TAMPA-- The Republican National Convention here next week will be full of party elites and wealthy donors, making west Florida ground zero for political outside groups looking to raise serious cash in a short amount of time.

Not surprisingly, the super PACs and other outside political groups seeking to influence the election this November intend to capitalize on the occasion. Dozens of donor meetings, parties and forums await the thousands of delegates, candidates, activists and Republican benefactors who are thronging the convention's host city.

Restore Our Future, the lead super PAC supporting Mitt Romney's presidential campaign, will hold donor meetings in Tampa during the convention. American Crossroads and Crossroads Grassroots Policy Strategies, two outside groups co-founded by the Republican strategists Karl Rove and Ed Gillespie, intend to hold meetings with donors as well, while Rove and top staffers participate in media events throughout the week.

While campaign finance laws prohibit super PACs from discussing their future plans and logistics with political campaigns, "There's nothing that would prohibit people from going to the convention," said Bob Biersack, a senior fellow at the Center for Responsive Politics, a Washington-based watchdog group that tracks political spending.

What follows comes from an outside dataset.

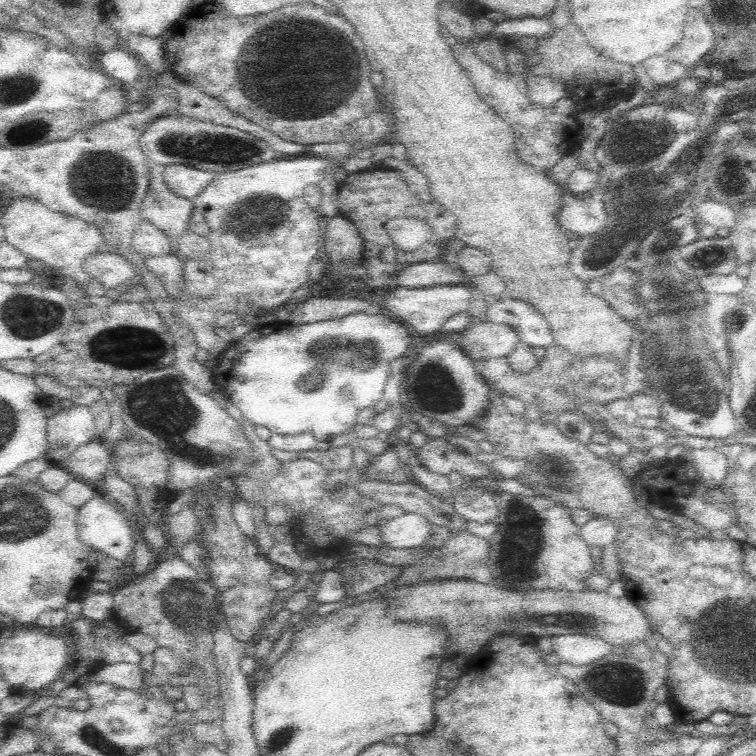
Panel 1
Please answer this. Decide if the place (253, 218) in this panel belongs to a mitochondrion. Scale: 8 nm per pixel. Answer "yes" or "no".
yes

"What they couldn't do is coordinate with the party or the candidate on matters like what kinds of ads they're going to run or when they're going to do them or what kind of messages they will be sending for the rest of the campaign," Biersack said."Super PACs are generally staffed by professional operatives who know the rules against coordination and we go out of our way to make sure that we're following the letter and the spirit of the rules."

Other organizations are holding events honoring the party's most prolific donors. Americans for Prosperity, a group that intends to spend as much as $27 million on television ads against President Barack Obama by September, will host a reception on behalf of its foundation chairman, David Koch, and Republican donor Art Pope. Meanwhile, the YG Network, a conservative issue-advocacy non-profit group founded by former aides to House Majority Leader Eric Cantor, will host a Women's Pavilion in honor of the wife of casino mogul Sheldon Adelson, who has donated millions of dollars to Republican causes this election cycle.

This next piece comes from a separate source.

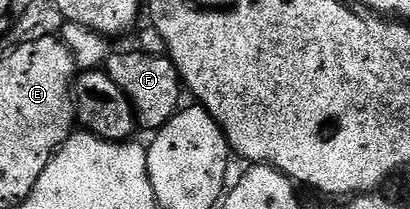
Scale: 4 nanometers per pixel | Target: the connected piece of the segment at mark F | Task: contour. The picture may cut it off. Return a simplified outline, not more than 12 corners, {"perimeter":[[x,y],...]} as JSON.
{"perimeter":[[112,51],[105,70],[129,98],[140,129],[181,108],[167,56]]}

On the policy side, The American Action Network is planning to host a briefing that will feature talks from former Florida Gov. Jeb Bush and Florida Sen. Marco Rubio, as well as an appearance during the event by actress Rosario Dawson.

Although Democrats have not been as successful as Republicans in raising money through their super PAC and non-profit networks this election cycle, the Democratic National Convention in Charlotte promises to be full of similar events. Democratic strategists Paul Begala and Bill Burton plan to attend their party convention in Charlotte to raise money for Priorities USA Action, the lead super PAC supporting Obama.

Correction: This article original stated that the YG Network's Women's Pavilion was being hosted by the YG Action Fund.